Personal information
- Full name: Thomas Peter Bromley Smith
- Born: 30 October 1908 Ipswich, Suffolk, England
- Died: 4 August 1967 (aged 58) Hyères, Var, France
- Batting: Right-handed
- Bowling: Legbreak googly

International information
- National side: England;
- Test debut: 17 August 1946 v India
- Last Test: 21 March 1947 v New Zealand

Career statistics
| Competition | Tests | First-class |
| Matches | 4 | 465 |
| Runs scored | 33 | 10,142 |
| Batting average | 6.59 | 17.95 |
| 100s/50s | 0/0 | 8/32 |
| Top score | 24 | 163 |
| Balls bowled | 538 | 95,007 |
| Wickets | 3 | 1,697 |
| Bowling average | 106.33 | 26.55 |
| 5 wickets in innings | 0 | 122 |
| 10 wickets in match | 0 | 28 |
| Best bowling | 2/172 | 9/77 |
| Catches/stumpings | 1/– | 345/– |
- Source: CricInfo, 14 December 2018

= Peter Smith (English cricketer, born 1908) =

English cricketer

Thomas Peter Bromley Smith (30 October 1908 − 4 August 1967) was an English cricketer, who played for Essex and England. Smith was one of the five Wisden Cricketers of the Year in 1947. An all-rounder, Smith played for Essex from 1929 to 1951.

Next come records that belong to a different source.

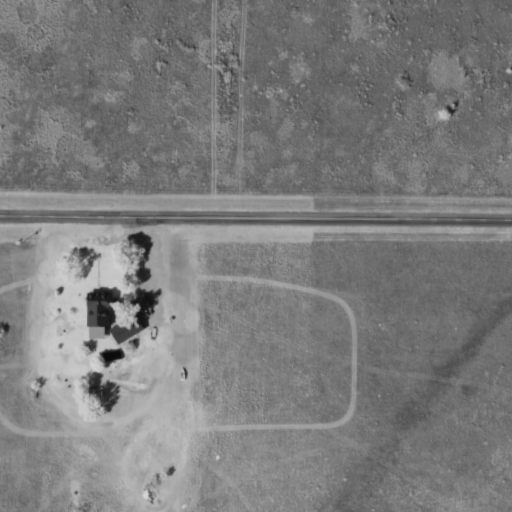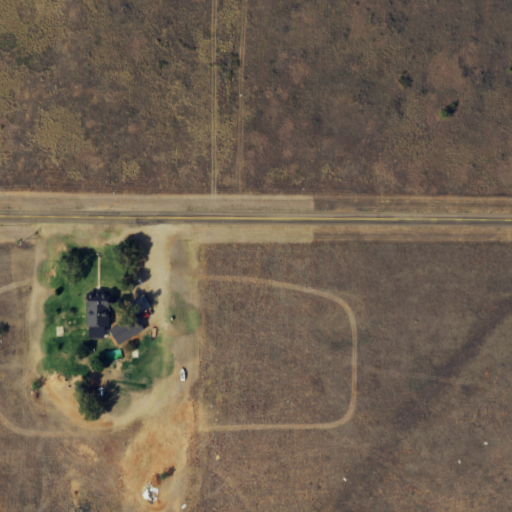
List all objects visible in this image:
road: (256, 213)
building: (93, 319)
building: (125, 332)
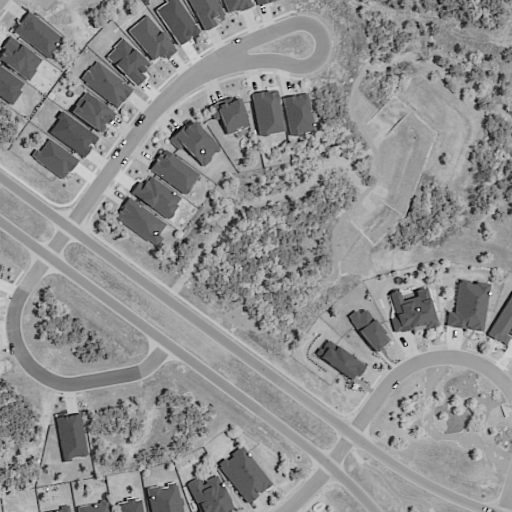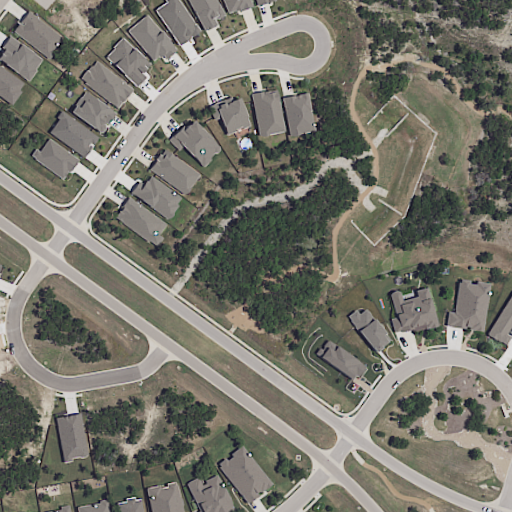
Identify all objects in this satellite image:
road: (49, 1)
building: (205, 12)
building: (37, 35)
building: (150, 39)
building: (105, 84)
building: (91, 112)
building: (266, 112)
building: (229, 114)
building: (297, 114)
road: (135, 136)
building: (194, 142)
road: (376, 161)
building: (173, 171)
building: (155, 196)
building: (140, 221)
building: (467, 306)
building: (411, 312)
building: (503, 323)
road: (241, 353)
road: (480, 360)
road: (191, 361)
road: (148, 365)
building: (243, 474)
road: (320, 476)
building: (208, 495)
building: (163, 498)
building: (94, 507)
building: (58, 510)
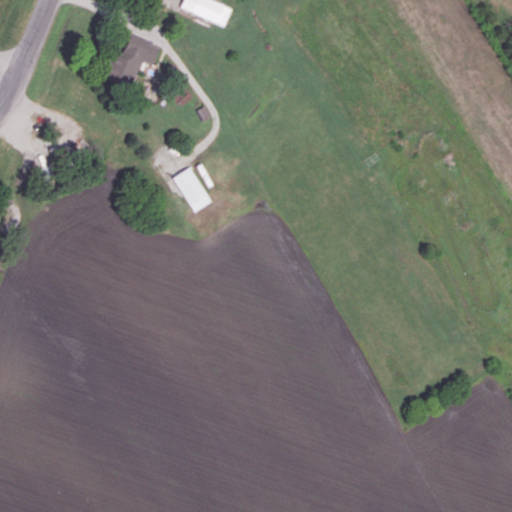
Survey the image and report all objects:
building: (207, 9)
road: (115, 14)
road: (28, 53)
building: (130, 60)
road: (11, 65)
crop: (464, 69)
building: (190, 188)
crop: (209, 377)
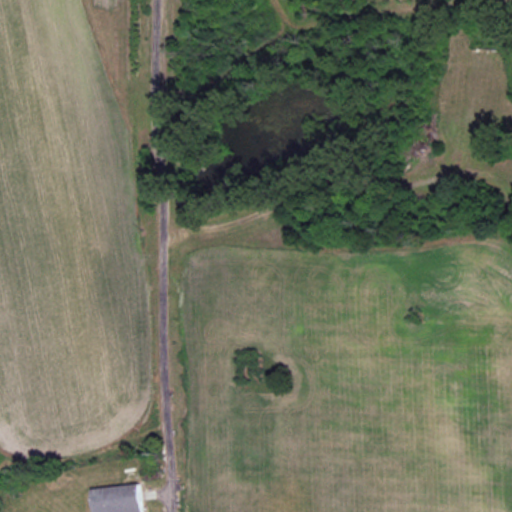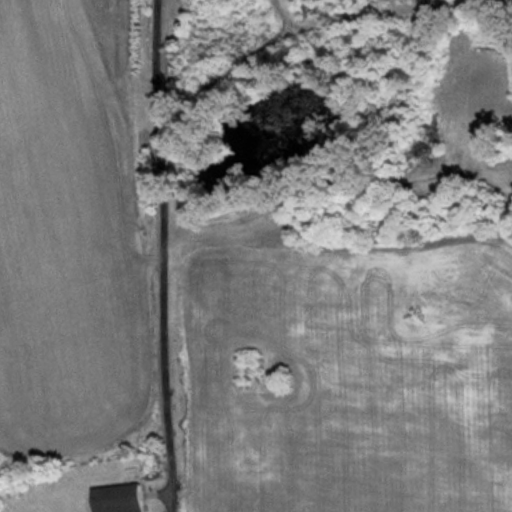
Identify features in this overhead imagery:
road: (162, 256)
building: (117, 498)
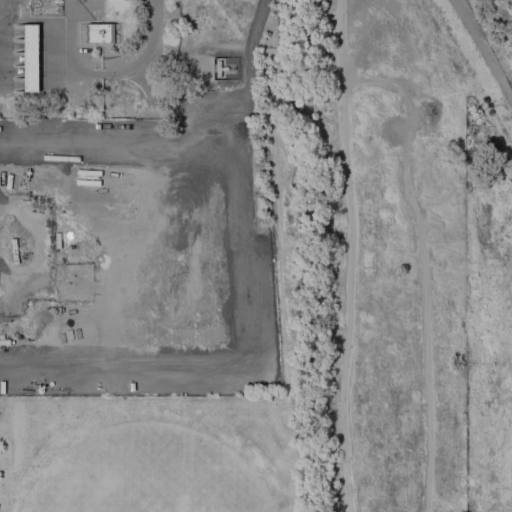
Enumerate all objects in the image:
road: (43, 18)
building: (100, 32)
road: (142, 45)
wastewater plant: (100, 49)
dam: (483, 50)
road: (483, 50)
building: (30, 56)
building: (31, 57)
road: (68, 57)
dam: (480, 57)
dam: (480, 57)
road: (349, 255)
park: (255, 256)
road: (204, 260)
road: (424, 269)
park: (488, 317)
park: (146, 475)
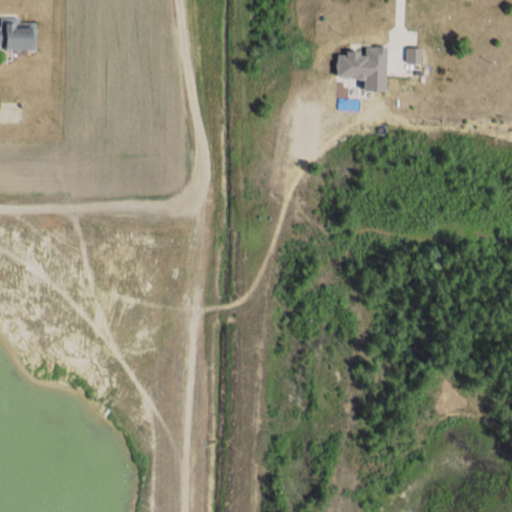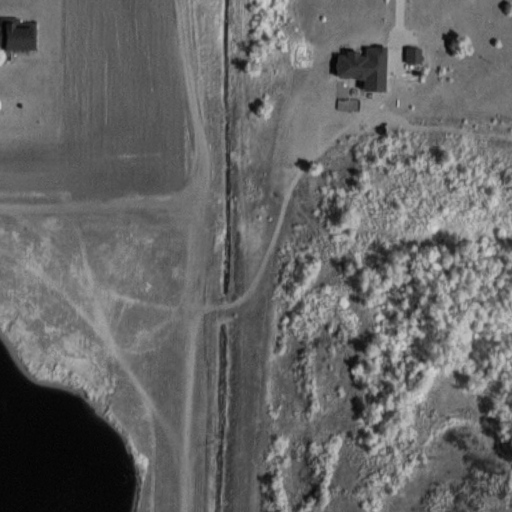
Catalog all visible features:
road: (397, 29)
building: (16, 36)
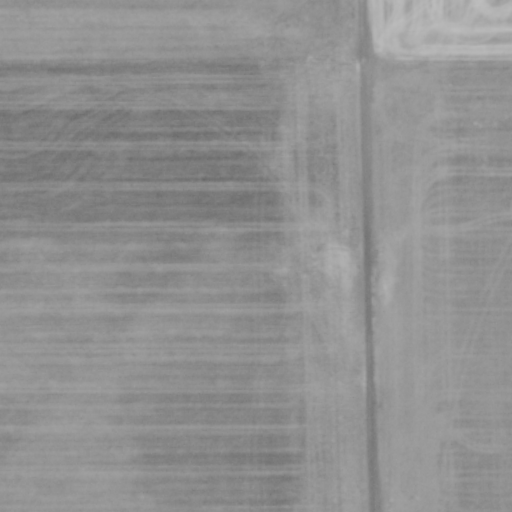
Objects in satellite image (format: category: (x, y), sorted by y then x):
crop: (256, 256)
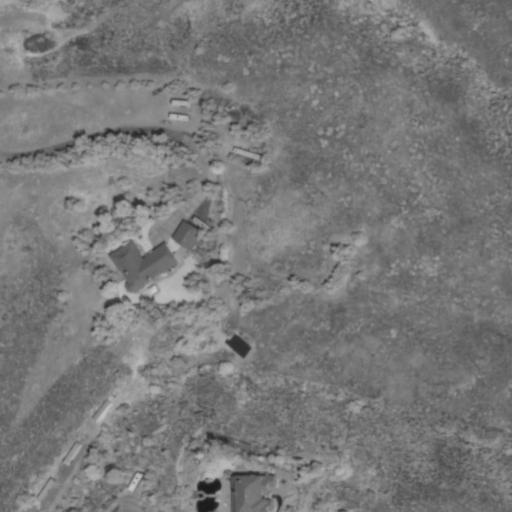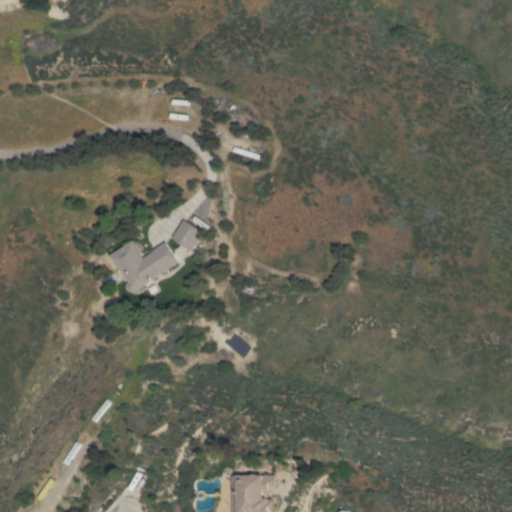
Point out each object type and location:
road: (144, 133)
building: (185, 234)
building: (187, 234)
building: (142, 263)
building: (141, 264)
building: (250, 492)
building: (252, 492)
road: (119, 511)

Peter Smith was a leg-break and googly bowler and a lower order hitter of some style. He holds the Essex records both for the number of wickets in a season (172 in 1947), and for wickets in a career (1,610 between 1929 and 1951).

Smith originally turned up at The Oval for the 1933 Test match against the West Indies, only to find that the telegram he had received was a hoax. It was another thirteen years before he was really selected for his country. He was noted for keeping to a good length, even when Hugh Bartlett smacked 28 off his six deliveries in the 1938 Gentlemen v. Players match at Lord's.

He served in World War II, joining the British Army on 1 September 1939, where he was commissioned as a second lieutenant into the Essex Regiment in June 1940. Posted to the 2/4th Battalion, he served there for nearly three years before being sent to the Middle East in May 1943, becoming a staff officer at Combined Operations HQ at Alexandria.

While playing for Essex against Derbyshire at Queen's Park, Chesterfield in 1947, he batted at number eleven, and came to the wicket with Essex 199 for 9 wickets. In two-and-a-half hours, Smith hit 163 runs, putting on 218 for the last wicket with Frank Vigar, who made an undefeated 114. Smith's 163 is the world record score for a number eleven batsman, and the partnership is one of only eleven of more than 200 runs for the last wicket in the whole of first-class cricket. In that season of 1947, Smith achieved the double of 1,000 runs and 100 wickets, and also established the record for most runs conceded in a season: 4667.

Smith played only four Test matches for England: one in 1946 against India, two against Australia in the 1946–47 Ashes series and the last in New Zealand later on the tour. As a Test player, he was only modestly successful, but in taking 9/121 runs for the MCC against New South Wales he set the record for the best bowling return by an Englishman in Australia.

Peter Smith died in Hyères, France from a cerebral haemorrhage after a fall on holiday.